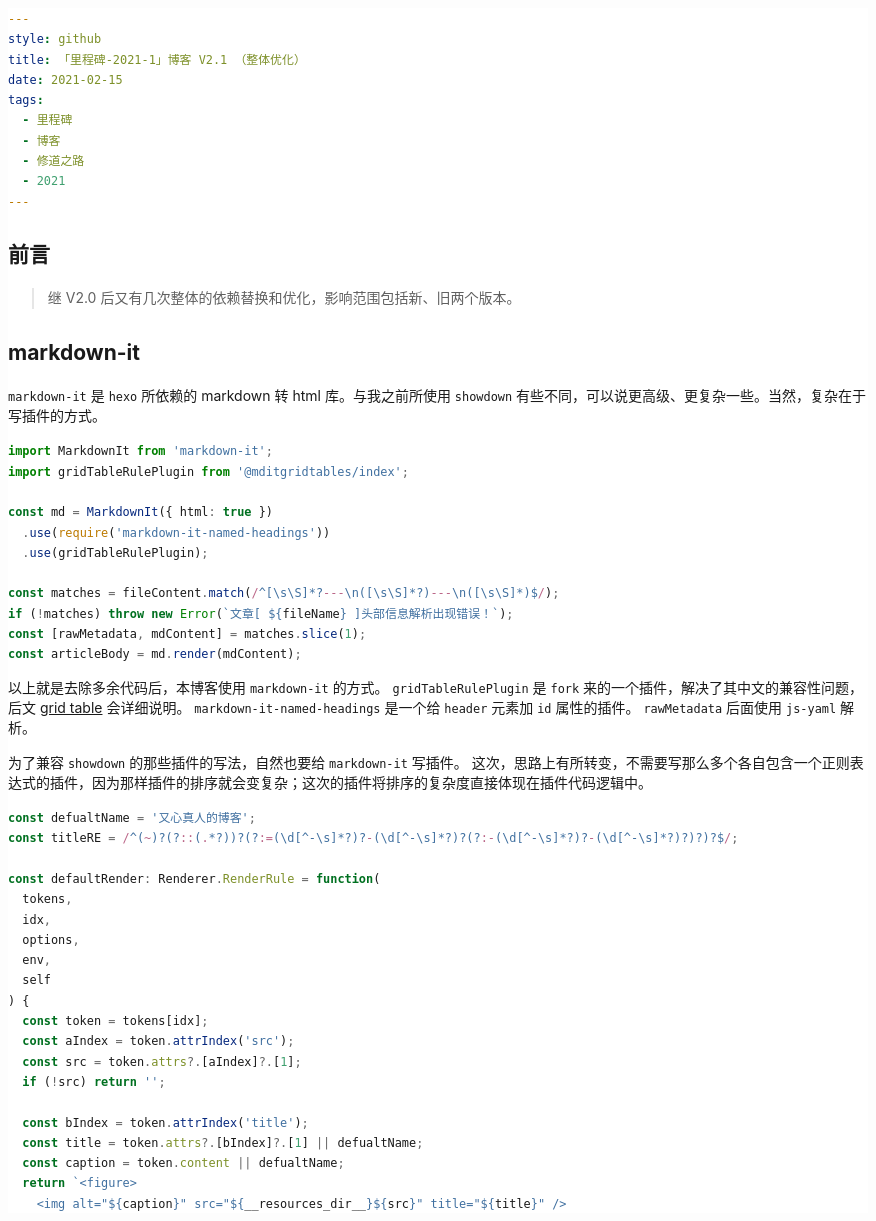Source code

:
 ```yaml
---
style: github
title: 「里程碑-2021-1」博客 V2.1 （整体优化）
date: 2021-02-15
tags:
  - 里程碑
  - 博客
  - 修道之路
  - 2021
---
```


## 前言

> 继 V2.0 后又有几次整体的依赖替换和优化，影响范围包括新、旧两个版本。

## markdown-it

`markdown-it` 是 `hexo` 所依赖的 markdown 转 html 库。与我之前所使用 `showdown` 有些不同，可以说更高级、更复杂一些。当然，复杂在于写插件的方式。

```typescript
import MarkdownIt from 'markdown-it';
import gridTableRulePlugin from '@mditgridtables/index';

const md = MarkdownIt({ html: true })
  .use(require('markdown-it-named-headings'))
  .use(gridTableRulePlugin);

const matches = fileContent.match(/^[\s\S]*?---\n([\s\S]*?)---\n([\s\S]*)$/);
if (!matches) throw new Error(`文章[ ${fileName} ]头部信息解析出现错误！`);
const [rawMetadata, mdContent] = matches.slice(1);
const articleBody = md.render(mdContent);
```

以上就是去除多余代码后，本博客使用 `markdown-it` 的方式。
`gridTableRulePlugin` 是 `fork` 来的一个插件，解决了其中文的兼容性问题，后文 [grid table](scroll-to:grid-table) 会详细说明。
`markdown-it-named-headings` 是一个给 `header` 元素加 `id` 属性的插件。
`rawMetadata` 后面使用 `js-yaml` 解析。

为了兼容 `showdown` 的那些插件的写法，自然也要给 `markdown-it` 写插件。
这次，思路上有所转变，不需要写那么多个各自包含一个正则表达式的插件，因为那样插件的排序就会变复杂；这次的插件将排序的复杂度直接体现在插件代码逻辑中。

```typescript
const defualtName = '又心真人的博客';
const titleRE = /^(~)?(?::(.*?))?(?:=(\d[^-\s]*?)?-(\d[^-\s]*?)?(?:-(\d[^-\s]*?)?-(\d[^-\s]*?)?)?)?$/;

const defaultRender: Renderer.RenderRule = function(
  tokens,
  idx,
  options,
  env,
  self
) {
  const token = tokens[idx];
  const aIndex = token.attrIndex('src');
  const src = token.attrs?.[aIndex]?.[1];
  if (!src) return '';

  const bIndex = token.attrIndex('title');
  const title = token.attrs?.[bIndex]?.[1] || defualtName;
  const caption = token.content || defualtName;
  return `<figure>
    <img alt="${caption}" src="${__resources_dir__}${src}" title="${title}" />
```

::::

EXERCISE OBJECTIVE: The number alone is the answer: work out how many lines in the data contain "named".

EXERCISE OUTPUT: 2